Family Of High Step-Up Multi-Input Converters With Continuous Battery Current Based On Three Port Boost Topology and Switched Capacitors

Abstract

In this paper, a family of non-isolated high step-up multi-input DC-DC converters with continuous battery current and low voltage stress on semiconductor elements is proposed for a battery-photovoltaic power system. The proposed converter combines the three-port boost and buck topologies to transfer power from/to the energy storage units (ESUs) with the continuous current extending the battery life-time as a common ESU. Furthermore, switched capacitor technique along with the main boost switch is utilized for operating modes that deliver power from ESUs and the energy generator units (EGUs) to the output along with higher voltage gain and continuous input current.

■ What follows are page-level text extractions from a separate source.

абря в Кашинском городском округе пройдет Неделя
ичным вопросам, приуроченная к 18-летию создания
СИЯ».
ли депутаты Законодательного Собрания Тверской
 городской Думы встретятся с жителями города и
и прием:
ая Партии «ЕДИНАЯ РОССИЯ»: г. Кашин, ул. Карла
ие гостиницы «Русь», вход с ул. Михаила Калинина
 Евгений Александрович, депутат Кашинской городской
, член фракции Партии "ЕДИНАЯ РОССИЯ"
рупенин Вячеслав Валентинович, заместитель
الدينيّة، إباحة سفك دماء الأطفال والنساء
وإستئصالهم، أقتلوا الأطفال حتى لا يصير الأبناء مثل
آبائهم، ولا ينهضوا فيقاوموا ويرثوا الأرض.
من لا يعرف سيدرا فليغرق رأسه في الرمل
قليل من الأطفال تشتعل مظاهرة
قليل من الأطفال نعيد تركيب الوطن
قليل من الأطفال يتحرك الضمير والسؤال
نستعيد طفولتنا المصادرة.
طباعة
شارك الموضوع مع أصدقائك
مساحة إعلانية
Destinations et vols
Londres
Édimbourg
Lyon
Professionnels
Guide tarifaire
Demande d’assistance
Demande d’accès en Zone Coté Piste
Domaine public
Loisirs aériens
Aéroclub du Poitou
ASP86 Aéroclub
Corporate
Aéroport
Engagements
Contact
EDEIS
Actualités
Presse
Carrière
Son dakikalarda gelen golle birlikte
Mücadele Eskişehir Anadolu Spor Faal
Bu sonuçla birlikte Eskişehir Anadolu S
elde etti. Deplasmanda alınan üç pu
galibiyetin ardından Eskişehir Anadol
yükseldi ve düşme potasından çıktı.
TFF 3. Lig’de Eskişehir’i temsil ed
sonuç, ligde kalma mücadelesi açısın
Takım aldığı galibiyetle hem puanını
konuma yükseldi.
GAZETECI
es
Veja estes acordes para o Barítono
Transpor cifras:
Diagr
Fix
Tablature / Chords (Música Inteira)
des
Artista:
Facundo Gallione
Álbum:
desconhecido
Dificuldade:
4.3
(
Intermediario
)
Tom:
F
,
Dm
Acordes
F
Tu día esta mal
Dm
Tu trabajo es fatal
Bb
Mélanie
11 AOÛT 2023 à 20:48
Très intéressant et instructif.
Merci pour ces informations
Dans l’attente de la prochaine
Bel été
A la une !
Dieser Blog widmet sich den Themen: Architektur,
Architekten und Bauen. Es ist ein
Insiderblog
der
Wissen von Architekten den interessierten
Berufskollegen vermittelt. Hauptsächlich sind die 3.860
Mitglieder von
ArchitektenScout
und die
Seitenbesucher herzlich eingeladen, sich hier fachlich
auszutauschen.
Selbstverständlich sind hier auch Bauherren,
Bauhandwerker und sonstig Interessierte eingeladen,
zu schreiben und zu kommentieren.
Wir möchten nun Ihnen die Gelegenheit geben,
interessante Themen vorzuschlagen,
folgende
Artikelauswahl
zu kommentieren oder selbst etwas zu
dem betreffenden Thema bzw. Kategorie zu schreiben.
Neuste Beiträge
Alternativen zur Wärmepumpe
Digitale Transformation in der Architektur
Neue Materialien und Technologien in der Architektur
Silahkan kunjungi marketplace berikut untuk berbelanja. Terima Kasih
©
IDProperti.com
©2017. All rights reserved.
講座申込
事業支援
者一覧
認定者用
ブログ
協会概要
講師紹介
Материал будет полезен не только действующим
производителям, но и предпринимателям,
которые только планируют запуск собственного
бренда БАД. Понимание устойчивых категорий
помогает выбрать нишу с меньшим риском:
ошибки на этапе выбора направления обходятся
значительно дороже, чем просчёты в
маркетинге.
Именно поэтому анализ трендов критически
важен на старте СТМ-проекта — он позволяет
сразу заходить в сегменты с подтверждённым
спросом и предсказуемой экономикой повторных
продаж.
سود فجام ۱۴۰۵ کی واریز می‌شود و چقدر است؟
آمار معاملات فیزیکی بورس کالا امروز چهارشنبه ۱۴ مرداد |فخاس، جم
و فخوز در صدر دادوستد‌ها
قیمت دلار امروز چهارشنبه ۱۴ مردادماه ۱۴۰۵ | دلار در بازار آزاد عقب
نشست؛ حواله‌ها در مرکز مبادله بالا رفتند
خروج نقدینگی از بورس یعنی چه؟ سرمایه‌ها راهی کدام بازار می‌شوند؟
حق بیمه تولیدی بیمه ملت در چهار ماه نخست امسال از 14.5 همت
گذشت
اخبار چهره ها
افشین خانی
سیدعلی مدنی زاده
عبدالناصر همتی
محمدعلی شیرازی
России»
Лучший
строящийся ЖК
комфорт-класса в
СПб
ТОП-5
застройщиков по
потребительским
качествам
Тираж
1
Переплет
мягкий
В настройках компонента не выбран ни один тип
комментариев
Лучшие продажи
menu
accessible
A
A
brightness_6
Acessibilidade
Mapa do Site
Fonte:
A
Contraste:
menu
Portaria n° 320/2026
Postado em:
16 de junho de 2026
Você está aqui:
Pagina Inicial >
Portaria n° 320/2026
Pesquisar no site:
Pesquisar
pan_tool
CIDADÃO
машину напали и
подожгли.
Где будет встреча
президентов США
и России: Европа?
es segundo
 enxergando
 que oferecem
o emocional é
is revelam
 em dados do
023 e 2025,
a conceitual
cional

Hence, the battery power conversion in all operating modes is performed in continuous battery current and consequently, battery life-time extension is achieved. Unlike many three-port boost converters, the simultaneous power transfer in single input double output state is provided which eliminates the required time multiplexing in similar topologies and thus, higher current stress and conduction loss are avoided. Moreover, the number of series semiconductor components in the battery charging path from EGU is reduced and higher efficiency is achieved. Finally, a modification in the proposed converter is performed to increase the converter power range. In the modified converter, the output diode is substituted with an inductor which reduces the current ripple and suits the converter for higher power applications. The converter step-up and step-down operating modes are discussed in detail and a 100 W prototype is implemented to verify the theoretical analysis.